A painting that will remain preserved for a long time and well hidden in the artist’s atelier and that will only be exhibited for the first time in 1966, finally accounting for the radical nature of Picasso’s plastic experimentation. Experimentation which is complemented by the various studies pour Trois femmesto get to the Paysage aux deux figures from 1908 also from the Musées national Picasso-Paris with which the artist, in the geometrization of the landscape begun in Gòsol in 1906, inserts an even more unreal dimension by adding nudes between the trunks of the trees.

Michel Draguet, director general of the Musées royaux des Beaux-arts de Belgique

There Tête de femme (Fernande) of 1909 testifies in its fragmentation and rupture of the plans, which favor the play of light and shadow, Picasso’s attention to the experiments of the time, “in particular the attention to the Futurists and to Umberto Boccioni and Balla in what appears to be a section Italian ”as Michel Draguet, director general of the Musées royaux des Beaux-arts de Belgique tells us.
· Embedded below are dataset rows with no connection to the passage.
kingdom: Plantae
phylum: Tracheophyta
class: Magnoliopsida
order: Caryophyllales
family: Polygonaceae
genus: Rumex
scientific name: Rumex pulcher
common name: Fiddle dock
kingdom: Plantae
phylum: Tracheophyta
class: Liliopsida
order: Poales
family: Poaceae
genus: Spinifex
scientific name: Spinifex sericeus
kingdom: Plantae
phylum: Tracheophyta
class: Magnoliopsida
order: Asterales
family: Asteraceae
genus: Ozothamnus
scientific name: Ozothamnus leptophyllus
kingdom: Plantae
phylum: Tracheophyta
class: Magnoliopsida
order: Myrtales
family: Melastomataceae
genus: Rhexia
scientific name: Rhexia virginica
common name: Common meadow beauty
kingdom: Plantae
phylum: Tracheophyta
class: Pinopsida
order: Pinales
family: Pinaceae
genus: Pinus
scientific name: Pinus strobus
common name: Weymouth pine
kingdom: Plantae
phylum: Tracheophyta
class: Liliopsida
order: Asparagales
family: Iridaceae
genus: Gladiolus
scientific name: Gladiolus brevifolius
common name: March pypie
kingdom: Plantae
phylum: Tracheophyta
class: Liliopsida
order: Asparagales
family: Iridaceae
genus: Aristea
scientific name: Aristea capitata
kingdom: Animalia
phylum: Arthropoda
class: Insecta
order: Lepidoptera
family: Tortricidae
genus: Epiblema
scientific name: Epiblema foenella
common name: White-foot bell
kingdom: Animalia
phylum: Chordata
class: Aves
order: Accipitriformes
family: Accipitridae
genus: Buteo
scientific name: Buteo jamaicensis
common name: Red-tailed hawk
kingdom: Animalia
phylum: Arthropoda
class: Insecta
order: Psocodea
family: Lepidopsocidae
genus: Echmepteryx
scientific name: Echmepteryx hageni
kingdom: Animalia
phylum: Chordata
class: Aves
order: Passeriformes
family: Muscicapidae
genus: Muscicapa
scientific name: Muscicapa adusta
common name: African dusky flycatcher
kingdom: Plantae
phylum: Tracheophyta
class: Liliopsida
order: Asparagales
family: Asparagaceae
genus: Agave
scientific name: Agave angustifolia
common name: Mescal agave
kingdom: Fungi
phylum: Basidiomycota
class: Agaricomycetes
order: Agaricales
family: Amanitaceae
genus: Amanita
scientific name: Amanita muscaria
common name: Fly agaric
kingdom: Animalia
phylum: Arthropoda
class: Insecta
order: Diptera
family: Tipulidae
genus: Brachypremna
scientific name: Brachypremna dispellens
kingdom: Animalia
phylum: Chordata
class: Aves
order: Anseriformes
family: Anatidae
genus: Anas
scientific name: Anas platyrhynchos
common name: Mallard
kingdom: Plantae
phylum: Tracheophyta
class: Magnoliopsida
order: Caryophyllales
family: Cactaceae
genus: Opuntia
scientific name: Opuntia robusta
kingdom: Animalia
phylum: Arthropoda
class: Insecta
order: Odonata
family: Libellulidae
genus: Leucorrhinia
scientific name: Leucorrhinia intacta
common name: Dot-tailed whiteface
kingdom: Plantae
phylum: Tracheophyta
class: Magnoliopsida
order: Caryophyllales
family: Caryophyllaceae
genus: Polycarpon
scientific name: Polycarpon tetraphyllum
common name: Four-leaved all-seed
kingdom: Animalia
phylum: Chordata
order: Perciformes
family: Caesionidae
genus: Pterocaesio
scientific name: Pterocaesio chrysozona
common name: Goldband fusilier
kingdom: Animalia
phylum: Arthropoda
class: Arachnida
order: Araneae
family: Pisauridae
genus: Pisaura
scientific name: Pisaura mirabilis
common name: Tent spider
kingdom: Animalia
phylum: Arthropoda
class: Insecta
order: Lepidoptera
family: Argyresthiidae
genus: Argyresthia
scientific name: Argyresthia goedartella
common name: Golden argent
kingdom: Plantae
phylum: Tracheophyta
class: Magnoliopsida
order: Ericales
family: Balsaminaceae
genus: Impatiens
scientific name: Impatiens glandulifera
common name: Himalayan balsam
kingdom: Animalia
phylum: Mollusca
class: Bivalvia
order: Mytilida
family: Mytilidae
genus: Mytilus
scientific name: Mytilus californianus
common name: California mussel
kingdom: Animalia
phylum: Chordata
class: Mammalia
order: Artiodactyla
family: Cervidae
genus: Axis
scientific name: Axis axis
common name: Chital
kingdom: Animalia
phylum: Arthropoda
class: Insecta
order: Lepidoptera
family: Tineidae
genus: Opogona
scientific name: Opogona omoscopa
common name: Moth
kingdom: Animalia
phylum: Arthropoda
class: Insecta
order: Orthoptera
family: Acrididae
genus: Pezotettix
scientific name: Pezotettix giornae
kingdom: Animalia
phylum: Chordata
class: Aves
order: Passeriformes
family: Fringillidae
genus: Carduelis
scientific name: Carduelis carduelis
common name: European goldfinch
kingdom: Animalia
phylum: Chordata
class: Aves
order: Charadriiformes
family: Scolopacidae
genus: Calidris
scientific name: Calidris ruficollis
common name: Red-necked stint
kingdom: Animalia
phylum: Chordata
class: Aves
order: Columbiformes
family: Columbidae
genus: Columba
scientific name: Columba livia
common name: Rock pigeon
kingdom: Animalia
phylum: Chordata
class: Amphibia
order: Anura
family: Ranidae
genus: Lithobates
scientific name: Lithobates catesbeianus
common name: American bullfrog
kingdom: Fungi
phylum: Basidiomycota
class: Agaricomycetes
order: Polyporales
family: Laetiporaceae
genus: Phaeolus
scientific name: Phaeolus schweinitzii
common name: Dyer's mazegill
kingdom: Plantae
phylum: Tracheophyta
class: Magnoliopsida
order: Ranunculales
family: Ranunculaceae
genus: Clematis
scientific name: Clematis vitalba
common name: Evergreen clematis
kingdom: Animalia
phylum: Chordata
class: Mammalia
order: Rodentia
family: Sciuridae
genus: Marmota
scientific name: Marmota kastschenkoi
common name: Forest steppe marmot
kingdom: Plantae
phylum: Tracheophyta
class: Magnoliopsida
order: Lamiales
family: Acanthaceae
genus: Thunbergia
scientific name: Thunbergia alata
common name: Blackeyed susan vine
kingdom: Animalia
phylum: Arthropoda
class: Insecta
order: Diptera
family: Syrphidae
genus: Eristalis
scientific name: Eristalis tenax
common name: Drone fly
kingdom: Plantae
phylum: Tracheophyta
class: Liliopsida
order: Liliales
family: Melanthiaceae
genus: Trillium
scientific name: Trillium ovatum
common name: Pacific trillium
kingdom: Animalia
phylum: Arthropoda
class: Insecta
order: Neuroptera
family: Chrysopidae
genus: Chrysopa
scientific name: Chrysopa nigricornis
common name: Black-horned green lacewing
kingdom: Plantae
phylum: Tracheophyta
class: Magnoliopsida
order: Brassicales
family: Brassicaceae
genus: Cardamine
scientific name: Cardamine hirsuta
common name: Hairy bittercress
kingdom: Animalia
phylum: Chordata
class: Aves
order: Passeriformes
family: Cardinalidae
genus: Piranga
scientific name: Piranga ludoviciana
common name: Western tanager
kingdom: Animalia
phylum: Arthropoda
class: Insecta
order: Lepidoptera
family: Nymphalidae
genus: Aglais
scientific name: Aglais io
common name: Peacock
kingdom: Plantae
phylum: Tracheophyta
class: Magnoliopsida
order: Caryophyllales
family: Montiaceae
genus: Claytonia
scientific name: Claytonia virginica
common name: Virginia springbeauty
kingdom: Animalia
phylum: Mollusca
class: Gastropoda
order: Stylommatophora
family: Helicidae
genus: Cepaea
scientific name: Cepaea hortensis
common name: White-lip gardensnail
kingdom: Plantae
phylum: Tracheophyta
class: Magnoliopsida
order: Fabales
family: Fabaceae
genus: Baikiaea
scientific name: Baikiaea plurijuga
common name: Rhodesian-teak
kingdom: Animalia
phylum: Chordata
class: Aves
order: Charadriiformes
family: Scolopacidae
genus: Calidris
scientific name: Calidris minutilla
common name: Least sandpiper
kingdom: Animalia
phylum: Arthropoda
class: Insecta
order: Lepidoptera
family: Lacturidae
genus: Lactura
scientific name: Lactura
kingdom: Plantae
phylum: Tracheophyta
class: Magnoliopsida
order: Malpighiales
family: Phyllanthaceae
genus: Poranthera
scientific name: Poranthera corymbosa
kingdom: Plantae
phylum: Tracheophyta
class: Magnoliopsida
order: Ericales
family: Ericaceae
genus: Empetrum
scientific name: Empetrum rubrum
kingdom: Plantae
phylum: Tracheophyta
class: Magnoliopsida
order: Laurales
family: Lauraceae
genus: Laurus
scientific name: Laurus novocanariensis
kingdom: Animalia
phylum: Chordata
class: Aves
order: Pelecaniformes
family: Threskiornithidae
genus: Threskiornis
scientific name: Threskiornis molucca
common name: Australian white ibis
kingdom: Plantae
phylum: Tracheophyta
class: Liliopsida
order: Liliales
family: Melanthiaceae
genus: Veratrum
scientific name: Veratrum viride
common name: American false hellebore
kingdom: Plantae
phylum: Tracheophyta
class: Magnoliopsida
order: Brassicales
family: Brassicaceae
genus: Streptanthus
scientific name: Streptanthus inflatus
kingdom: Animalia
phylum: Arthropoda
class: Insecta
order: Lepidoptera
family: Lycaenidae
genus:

A Picasso always attentive to “the avant-garde” and who – as Draguet specifies – is “close to what Kandinsky defines Abstraktia; a symbolist process of decanting reality to condense the subjective significance inscribed in the unique experience of the action of rethinking and of the pictorial gesture ”.

Cecile Debray, president of the Musées national Picasso-Paris

Cecile Debray, president of the Musées national Picasso-Paris, another curator of the exhibition is particularly keen to highlight how “this exhibition is an exciting unpublished novel, in its focus on Picasso’s genesis and on his experiments in his atelier (photographically here very well documenate, ed). Just as she reveals her intimate connection with the essential principles of abstraction within her creative process and which are very well documented by the collections of the Musées national Picasso-Paris which preserves the most beautiful and fundamental testimonies ”.